В 80-е годы резко возросла стукомания. Стукачи и слухачи виделись повсюду. Доходило до смешного. Как-то мы со знакомым литератором, сидя в глубине пустынного сквера, разговаривали между собой шепотом, чтобы никто не услышал. Я не уверен, что тот человек не был стукачом…

Активность компетентных органов не позволяла о них забывать. Однажды мы задумали встретиться с Булатом Окуджавой. Не помню, кто организовал встречу, но каким-то образом до нас дошло, что Окуджава не прочь послушать, как молодые поэты оценивают его недавно вышедший роман «Путешествие дилетантов». Условием со стороны Окуджавы было не требовать исполнения песен. Мы собрались у Саши Казинцева, с которым разница во взглядах еще не разлучила. Кроме него с женой, были Гандлевский, Сопровский, Сергиенко, я, возможно, кто-то еще. Сбросившись на угощение, мы настроились на содержательный разговор, но в последний момент позвонила жена Окуджавы и сообщила, что Булат простудился и не приедет. Мы предположили, что одной из причин изменения планов могло быть опасение лишний раз очутиться в зоне повышенного внимания. Так я с Окуджавой и не познакомился. Накрытый стол пришлось осваивать самим. При разговоре вспомнили Машу. В ее двухкомнатной квартире в спальном районе, где Маша жила вдвоем с дочкой, регулярно бывали квартирные выставки и литературные чтения. Такие квартиры были центрами общения свободомыслящих поэтов и художников. Кто-то сказал, что к Маше сейчас никто не ходит, так как на нее насели из ГБ. На работе у Маши возникла угроза увольнения, дочка боится играть во дворе, потому что подходят какие-то дяди, строго обо всем расспрашивают и велят передать маме, чтобы та не шалила. Если все же кто-то навещал, то, под предлогом жалобы соседей на шум, появлялся участковый и устраивал проверку документов. Маша пребывала в глубокой депрессии, опасалась за дочь. Мы с Сергиенко решили навестить Машу. Увидев нас, она осторожно обрадовалась и предложила чаю. Мы мирно беседовали, когда раздался звонок в дверь и вошел молодой участковый милиционер. «Поступил сигнал от соседей», – смущаясь, произнес он и попросил предъявить документы.
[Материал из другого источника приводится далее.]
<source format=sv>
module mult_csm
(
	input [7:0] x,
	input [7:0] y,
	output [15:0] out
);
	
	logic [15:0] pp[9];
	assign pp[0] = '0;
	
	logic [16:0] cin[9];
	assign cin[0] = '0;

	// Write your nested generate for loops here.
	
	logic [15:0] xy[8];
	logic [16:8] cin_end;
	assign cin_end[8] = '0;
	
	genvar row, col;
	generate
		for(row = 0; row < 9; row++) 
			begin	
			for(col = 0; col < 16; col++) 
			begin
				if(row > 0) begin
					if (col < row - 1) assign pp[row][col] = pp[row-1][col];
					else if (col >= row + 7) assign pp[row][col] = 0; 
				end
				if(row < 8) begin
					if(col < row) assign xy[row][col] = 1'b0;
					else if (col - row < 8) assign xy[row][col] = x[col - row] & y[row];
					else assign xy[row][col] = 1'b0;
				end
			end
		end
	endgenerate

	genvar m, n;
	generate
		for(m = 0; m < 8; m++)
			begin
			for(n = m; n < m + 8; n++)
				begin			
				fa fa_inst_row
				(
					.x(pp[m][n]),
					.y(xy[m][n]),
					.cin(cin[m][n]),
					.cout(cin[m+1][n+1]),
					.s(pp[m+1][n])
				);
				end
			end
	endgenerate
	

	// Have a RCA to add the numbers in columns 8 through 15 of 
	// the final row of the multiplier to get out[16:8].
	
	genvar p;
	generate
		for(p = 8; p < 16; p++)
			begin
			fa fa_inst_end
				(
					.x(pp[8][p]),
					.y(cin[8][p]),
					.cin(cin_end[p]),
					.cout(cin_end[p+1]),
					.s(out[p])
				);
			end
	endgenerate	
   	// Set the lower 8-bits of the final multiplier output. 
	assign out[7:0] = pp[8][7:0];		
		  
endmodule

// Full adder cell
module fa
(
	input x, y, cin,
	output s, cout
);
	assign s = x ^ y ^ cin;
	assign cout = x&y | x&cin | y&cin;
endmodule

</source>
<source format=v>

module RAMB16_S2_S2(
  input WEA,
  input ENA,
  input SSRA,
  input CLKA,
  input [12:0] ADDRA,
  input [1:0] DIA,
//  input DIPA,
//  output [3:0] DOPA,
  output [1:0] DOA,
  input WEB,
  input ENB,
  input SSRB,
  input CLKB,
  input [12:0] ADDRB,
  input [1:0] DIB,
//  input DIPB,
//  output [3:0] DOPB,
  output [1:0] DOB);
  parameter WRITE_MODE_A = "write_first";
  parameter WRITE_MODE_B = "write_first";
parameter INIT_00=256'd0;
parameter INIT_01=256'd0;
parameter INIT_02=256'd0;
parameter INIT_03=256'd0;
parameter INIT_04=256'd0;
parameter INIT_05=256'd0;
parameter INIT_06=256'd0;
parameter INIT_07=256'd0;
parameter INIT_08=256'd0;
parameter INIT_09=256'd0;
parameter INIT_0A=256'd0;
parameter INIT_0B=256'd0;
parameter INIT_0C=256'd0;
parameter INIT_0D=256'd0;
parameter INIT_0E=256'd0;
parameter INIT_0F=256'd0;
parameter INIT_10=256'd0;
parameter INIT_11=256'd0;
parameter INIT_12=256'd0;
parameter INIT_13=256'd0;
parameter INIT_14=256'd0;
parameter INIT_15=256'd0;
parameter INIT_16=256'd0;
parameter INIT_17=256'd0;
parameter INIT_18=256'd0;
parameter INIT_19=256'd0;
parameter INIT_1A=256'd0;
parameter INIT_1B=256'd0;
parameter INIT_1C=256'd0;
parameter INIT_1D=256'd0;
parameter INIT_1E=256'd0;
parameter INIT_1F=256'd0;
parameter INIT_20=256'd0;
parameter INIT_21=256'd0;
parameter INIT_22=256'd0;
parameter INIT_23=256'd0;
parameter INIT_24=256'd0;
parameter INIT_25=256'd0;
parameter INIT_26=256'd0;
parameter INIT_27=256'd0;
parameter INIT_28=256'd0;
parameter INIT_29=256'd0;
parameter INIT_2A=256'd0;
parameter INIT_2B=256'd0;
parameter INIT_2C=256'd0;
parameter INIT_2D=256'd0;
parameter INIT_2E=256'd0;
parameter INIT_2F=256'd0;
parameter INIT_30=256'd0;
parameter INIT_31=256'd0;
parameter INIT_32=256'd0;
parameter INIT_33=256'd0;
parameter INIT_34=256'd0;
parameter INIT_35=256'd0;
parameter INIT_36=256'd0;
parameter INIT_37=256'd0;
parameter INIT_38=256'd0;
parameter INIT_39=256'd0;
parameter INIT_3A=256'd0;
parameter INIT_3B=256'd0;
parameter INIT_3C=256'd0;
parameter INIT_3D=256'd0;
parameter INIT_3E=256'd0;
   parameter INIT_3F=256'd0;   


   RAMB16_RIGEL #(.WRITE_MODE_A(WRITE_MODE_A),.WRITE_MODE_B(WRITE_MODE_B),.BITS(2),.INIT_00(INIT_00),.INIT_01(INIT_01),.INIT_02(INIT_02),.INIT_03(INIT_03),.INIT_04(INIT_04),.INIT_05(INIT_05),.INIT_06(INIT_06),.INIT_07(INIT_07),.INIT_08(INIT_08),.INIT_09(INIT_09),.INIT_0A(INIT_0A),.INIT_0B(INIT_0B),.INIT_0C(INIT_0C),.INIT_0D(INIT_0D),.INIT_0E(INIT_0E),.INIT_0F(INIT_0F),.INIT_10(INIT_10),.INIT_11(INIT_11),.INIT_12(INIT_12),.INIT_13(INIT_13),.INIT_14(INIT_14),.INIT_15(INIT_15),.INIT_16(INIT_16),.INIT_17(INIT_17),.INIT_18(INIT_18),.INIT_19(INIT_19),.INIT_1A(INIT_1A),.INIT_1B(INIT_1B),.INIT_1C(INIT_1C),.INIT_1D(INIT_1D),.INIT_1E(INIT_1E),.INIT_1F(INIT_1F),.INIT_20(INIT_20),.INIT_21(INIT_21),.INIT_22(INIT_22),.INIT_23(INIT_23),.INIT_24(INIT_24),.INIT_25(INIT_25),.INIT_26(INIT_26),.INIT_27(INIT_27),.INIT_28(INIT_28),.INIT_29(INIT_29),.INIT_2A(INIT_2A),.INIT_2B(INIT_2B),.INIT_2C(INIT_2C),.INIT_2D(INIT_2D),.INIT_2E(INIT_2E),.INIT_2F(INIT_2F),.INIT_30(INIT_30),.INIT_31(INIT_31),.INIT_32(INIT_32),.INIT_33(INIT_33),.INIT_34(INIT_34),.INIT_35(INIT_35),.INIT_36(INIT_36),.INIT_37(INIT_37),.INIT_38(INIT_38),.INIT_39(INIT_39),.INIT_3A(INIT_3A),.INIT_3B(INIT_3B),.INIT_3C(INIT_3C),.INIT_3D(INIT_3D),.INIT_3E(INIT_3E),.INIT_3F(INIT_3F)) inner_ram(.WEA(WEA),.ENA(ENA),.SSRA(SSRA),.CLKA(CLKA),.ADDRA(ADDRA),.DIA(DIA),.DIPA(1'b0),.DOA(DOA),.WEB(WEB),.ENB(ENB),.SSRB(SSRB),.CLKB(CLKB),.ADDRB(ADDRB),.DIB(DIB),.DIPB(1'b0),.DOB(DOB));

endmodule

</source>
До шантажа со стороны ГБ у Маши собирались официально непризнанные писатели и художники, но встречались и такие знаменитости, как Савелий Крамаров. Он уже готовился к эмиграции и немилости со стороны Госкино не боялся. Как-то раз мы пристроились на кухне с бутылкой сухого. Савелий покружил рядом, но вина было мало, и мы пожадничали. Уже позднее я узнал, что Крамаров был непьющим и некурящим.
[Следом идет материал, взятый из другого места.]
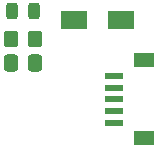
<source format=gbr>
%TF.GenerationSoftware,KiCad,Pcbnew,7.0.2*%
%TF.CreationDate,2023-10-18T18:01:29-04:00*%
%TF.ProjectId,encoder_go_v1_rev2,656e636f-6465-4725-9f67-6f5f76315f72,rev?*%
%TF.SameCoordinates,Original*%
%TF.FileFunction,Paste,Top*%
%TF.FilePolarity,Positive*%
%FSLAX46Y46*%
G04 Gerber Fmt 4.6, Leading zero omitted, Abs format (unit mm)*
G04 Created by KiCad (PCBNEW 7.0.2) date 2023-10-18 18:01:29*
%MOMM*%
%LPD*%
G01*
G04 APERTURE LIST*
G04 Aperture macros list*
%AMRoundRect*
0 Rectangle with rounded corners*
0 $1 Rounding radius*
0 $2 $3 $4 $5 $6 $7 $8 $9 X,Y pos of 4 corners*
0 Add a 4 corners polygon primitive as box body*
4,1,4,$2,$3,$4,$5,$6,$7,$8,$9,$2,$3,0*
0 Add four circle primitives for the rounded corners*
1,1,$1+$1,$2,$3*
1,1,$1+$1,$4,$5*
1,1,$1+$1,$6,$7*
1,1,$1+$1,$8,$9*
0 Add four rect primitives between the rounded corners*
20,1,$1+$1,$2,$3,$4,$5,0*
20,1,$1+$1,$4,$5,$6,$7,0*
20,1,$1+$1,$6,$7,$8,$9,0*
20,1,$1+$1,$8,$9,$2,$3,0*%
G04 Aperture macros list end*
%ADD10RoundRect,0.250000X-0.350000X-0.450000X0.350000X-0.450000X0.350000X0.450000X-0.350000X0.450000X0*%
%ADD11RoundRect,0.250000X-0.337500X-0.475000X0.337500X-0.475000X0.337500X0.475000X-0.337500X0.475000X0*%
%ADD12RoundRect,0.243750X0.243750X0.456250X-0.243750X0.456250X-0.243750X-0.456250X0.243750X-0.456250X0*%
%ADD13R,1.550000X0.600000*%
%ADD14R,1.800000X1.200000*%
%ADD15R,2.200000X1.550000*%
G04 APERTURE END LIST*
D10*
%TO.C,R1*%
X147100318Y-95107832D03*
X149100318Y-95107832D03*
%TD*%
D11*
%TO.C,C1*%
X147066558Y-97070701D03*
X149141558Y-97070701D03*
%TD*%
D12*
%TO.C,D1*%
X149060501Y-92740999D03*
X147185501Y-92740999D03*
%TD*%
D13*
%TO.C,J1*%
X155812000Y-98187000D03*
X155812000Y-99187000D03*
X155812000Y-100187000D03*
X155812000Y-101187000D03*
X155812000Y-102187000D03*
D14*
X158337000Y-96887000D03*
X158337000Y-103487000D03*
%TD*%
D15*
%TO.C,D2*%
X152445000Y-93486999D03*
X156445000Y-93486999D03*
%TD*%
M02*

</source>
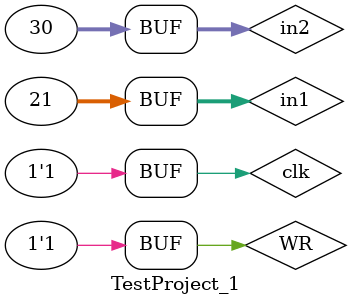
<source format=v>
`timescale 1ns / 1ps

module TestProject_1(
    );
    reg[31:0] in1, in2;//ÊäÈë32Î»²¹Âë±»³ýÊýÓë32Î»²¹Âë³ýÊý
    reg WR, clk;//WR = 0¶ÁÈ¡Êý¾Ý, WR = 1¼ÆËãÊý¾Ý, clk Ê±ÖÓÐÅºÅ
    wire [31:0] result;//ÉÌ
    
    initial begin
        clk = 1'b0;
        #5 clk = 1'b1;//5s
        #5 clk = 1'b0;
        #5 clk = 1'b1;//15s
//        #5 clk = 1'b0;
//        #5 clk = 1'b1;//25s
//        #5 clk = 1'b0;
//        #5 clk = 1'b1;//35s
//        #5 clk = 1'b0;
//        #5 clk = 1'b1;//45s
//        #5 clk = 1'b0;
//        #5 clk = 1'b1;//55s
    end
    
    initial begin
        WR = 1'b0;
        #10 WR = 1'b1;
//        #10 WR = 1'b0;//20s
//        #10 WR = 1'b1;//30s
//        #10 WR = 1'b0;//40s
//        #10 WR = 1'b1;//50s
    end
    
    initial begin
        in1 = 32'b00000000000000000000000000010101;
        in2 = 32'b00000000000000000000000000011110;
//        #20 
//        begin
//            in1 = 32'b01000000000000000000000000000000;
//            in2 = 32'b10101000000000000000000000000000;
//        end
//        #20 
//        begin
//            in1 = 32'b01000000000000000000000000000000;
//            in2 = 32'b10110000000000000000000000000000;
//        end
    end
    
    Project_1 I_Project_1(
        .clk(clk),
        .WR(WR),
        .in1(in1),
        .in2(in2),
        .result(result)
    );
endmodule

</source>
Крамаров уехал на Запад, в США. Я тоже вернулся на Запад, но недалеко. Когда в Вильнюсе ехал на такси с вокзала домой, на углу Соду и Шопену увидел человека, который там некоординированно перетаптывался, подобно аналогичному персонажу в день моего отъезда в Москву.

Жизнь продолжалась, в ней много что было, но это время – уже не московское.

P. S. Что до приведенных цитат, то они взяты произвольно. У их авторов много стихов, с которыми стоит познакомиться не по отрывкам, а целиком. Вообще о стихах я предпочитаю не говорить, а читать их. В крайнем случае, писать.